Text:

-- begin --

Vague moons and hazy sunsets
Seem the emblems of my life,
Angst builds up with duties shirked,
With dodging grief and strife,

The poem is meant for the page
The poem completes the page

Have you ever sat down at a desk, intent on writing a poem, your purpose in doing so simply to prove yourself capable? I write a lot of things, blog posts, songs, poems, chapters of unfinished books (don’t ask), Facebook and Twitter status updates, bios for artistic people, I’ll write just about anything.

But to sit down at a blank page and write a poem because I want to have a poem in my hand when I’m done is not so easy. It’s not seeking out a pen and paper because I have an inspiration, it’s seeking out an inspiration because I have a pen and paper.

And in my mind a thousand thoughts
Come begging me to notice,
And every one is brilliant,
And they all demand my focus,

But you know, it never takes long before my mind will churn up some kind of muse. Poetry is often the act of putting emotion into clear context in the fewest possible words.

Emotion is something I have scads of, as do many ADHDers I know. There is something that makes feelings seem more pertinent than concepts for me.

And of course I can focus on this sort of thing? I think it likely that the challenge of stating emotion clearly and in the fewest words is a task worthy of focus for many of us.

-- end --

Objectives:
1. In the text on writing poetry, what is poetry often described as?
2. From the records, reproduce verbatim the passage that begins with the line containing "Yes, rubberized plastic toy at upper center is to" and ends with the line containing "Positioned behind is point (381, 51).", including both of those lines.
The records that follow bear no relation to the text on writing poetry.

Extracted records:
-- begin --

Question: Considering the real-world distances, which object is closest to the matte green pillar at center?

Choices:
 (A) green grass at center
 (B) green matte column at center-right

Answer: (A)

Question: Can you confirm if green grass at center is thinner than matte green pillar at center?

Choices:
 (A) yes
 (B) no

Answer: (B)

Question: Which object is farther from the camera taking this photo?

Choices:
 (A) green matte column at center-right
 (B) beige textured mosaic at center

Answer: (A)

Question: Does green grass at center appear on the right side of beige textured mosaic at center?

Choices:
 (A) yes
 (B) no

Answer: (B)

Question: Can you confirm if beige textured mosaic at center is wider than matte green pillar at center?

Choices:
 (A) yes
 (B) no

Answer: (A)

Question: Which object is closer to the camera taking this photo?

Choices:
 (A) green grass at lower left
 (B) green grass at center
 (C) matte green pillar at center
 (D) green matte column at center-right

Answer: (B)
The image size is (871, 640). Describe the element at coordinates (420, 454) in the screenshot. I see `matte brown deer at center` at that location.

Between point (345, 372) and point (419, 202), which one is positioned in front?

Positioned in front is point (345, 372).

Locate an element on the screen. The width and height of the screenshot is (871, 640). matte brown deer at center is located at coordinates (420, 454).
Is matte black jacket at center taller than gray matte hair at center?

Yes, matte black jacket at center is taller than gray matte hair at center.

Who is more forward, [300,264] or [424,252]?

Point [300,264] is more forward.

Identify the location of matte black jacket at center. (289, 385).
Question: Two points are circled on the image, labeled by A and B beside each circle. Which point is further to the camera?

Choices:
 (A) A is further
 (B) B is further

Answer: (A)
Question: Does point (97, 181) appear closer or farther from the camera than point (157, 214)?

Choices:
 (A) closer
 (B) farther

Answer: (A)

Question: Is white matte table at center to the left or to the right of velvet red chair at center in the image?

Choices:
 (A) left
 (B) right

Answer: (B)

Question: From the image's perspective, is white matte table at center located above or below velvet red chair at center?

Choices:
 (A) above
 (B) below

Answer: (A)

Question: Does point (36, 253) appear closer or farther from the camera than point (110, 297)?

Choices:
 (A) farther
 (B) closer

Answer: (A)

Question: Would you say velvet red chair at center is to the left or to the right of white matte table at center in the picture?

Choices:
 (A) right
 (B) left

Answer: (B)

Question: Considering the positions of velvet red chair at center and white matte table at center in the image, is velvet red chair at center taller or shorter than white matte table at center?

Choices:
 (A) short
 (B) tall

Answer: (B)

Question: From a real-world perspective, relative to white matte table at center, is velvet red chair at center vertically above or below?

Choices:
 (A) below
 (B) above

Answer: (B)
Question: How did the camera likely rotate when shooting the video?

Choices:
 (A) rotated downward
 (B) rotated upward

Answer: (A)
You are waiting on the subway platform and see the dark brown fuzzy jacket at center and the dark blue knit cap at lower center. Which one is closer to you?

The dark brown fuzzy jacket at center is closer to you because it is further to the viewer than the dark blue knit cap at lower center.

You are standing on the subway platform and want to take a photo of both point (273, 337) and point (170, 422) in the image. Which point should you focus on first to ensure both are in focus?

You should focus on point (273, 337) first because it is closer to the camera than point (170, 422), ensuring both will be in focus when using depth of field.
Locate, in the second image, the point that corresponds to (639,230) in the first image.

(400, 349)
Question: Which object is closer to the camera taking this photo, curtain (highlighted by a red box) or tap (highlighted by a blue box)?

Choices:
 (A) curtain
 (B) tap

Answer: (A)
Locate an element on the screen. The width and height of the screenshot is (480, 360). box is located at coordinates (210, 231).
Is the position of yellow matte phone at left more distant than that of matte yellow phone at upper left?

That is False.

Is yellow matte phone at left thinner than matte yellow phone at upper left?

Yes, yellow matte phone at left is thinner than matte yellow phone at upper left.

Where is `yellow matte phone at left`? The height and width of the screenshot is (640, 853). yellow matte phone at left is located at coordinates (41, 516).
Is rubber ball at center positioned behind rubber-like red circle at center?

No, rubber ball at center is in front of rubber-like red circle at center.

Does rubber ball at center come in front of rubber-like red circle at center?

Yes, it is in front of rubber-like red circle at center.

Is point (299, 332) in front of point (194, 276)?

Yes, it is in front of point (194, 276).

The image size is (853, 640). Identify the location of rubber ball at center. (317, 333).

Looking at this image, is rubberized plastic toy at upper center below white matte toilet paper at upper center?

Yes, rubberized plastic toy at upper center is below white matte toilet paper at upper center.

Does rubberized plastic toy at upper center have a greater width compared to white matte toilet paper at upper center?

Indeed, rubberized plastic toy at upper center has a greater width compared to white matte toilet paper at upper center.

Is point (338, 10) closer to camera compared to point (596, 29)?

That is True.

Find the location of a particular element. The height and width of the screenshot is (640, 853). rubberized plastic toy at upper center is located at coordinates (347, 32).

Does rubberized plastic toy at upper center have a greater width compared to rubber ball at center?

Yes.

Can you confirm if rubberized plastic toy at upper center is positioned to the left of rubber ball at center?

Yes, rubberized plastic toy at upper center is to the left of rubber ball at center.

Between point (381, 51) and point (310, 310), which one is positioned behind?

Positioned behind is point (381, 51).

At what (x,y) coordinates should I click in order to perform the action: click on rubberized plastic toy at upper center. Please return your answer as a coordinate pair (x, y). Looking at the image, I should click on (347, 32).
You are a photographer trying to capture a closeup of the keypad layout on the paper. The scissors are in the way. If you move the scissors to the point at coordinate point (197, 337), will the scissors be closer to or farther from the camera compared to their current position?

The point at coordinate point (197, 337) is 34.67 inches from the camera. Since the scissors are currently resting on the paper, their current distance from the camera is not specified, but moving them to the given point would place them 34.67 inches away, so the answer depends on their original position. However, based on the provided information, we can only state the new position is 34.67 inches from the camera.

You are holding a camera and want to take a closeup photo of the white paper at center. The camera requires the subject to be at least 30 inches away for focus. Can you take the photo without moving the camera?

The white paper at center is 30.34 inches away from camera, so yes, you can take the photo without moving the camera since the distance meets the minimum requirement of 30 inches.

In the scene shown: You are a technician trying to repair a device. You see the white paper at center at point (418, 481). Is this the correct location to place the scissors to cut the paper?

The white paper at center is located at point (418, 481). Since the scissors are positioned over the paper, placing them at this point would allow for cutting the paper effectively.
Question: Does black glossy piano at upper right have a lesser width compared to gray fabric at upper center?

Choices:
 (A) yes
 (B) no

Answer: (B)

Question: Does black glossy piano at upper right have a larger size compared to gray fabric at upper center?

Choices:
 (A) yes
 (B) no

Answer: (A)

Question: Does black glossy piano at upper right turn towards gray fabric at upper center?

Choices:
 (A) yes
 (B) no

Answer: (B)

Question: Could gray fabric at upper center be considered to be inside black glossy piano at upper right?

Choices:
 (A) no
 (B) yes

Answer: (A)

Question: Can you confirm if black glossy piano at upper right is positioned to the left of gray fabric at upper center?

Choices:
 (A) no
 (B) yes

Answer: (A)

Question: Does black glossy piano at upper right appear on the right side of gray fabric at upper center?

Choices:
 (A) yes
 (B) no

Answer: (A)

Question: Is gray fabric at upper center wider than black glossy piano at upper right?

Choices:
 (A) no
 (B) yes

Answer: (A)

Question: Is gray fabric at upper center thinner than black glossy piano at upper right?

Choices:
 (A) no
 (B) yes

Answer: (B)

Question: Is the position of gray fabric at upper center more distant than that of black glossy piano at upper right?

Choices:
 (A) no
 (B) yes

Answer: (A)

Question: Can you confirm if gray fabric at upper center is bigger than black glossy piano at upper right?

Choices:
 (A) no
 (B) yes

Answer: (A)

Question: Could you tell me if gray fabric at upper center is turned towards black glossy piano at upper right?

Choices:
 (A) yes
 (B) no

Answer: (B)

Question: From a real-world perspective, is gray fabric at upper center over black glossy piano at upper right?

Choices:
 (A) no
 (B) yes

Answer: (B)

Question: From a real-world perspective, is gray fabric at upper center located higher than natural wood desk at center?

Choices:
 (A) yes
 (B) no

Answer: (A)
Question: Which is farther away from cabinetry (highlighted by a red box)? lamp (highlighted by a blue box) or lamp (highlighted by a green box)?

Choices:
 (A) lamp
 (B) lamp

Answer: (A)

-- end --

Task answers:
1. Poetry is often the act of putting emotion into clear context in the fewest possible words.

2.
Yes, rubberized plastic toy at upper center is to the left of rubber ball at center.

Between point (381, 51) and point (310, 310), which one is positioned behind?

Positioned behind is point (381, 51).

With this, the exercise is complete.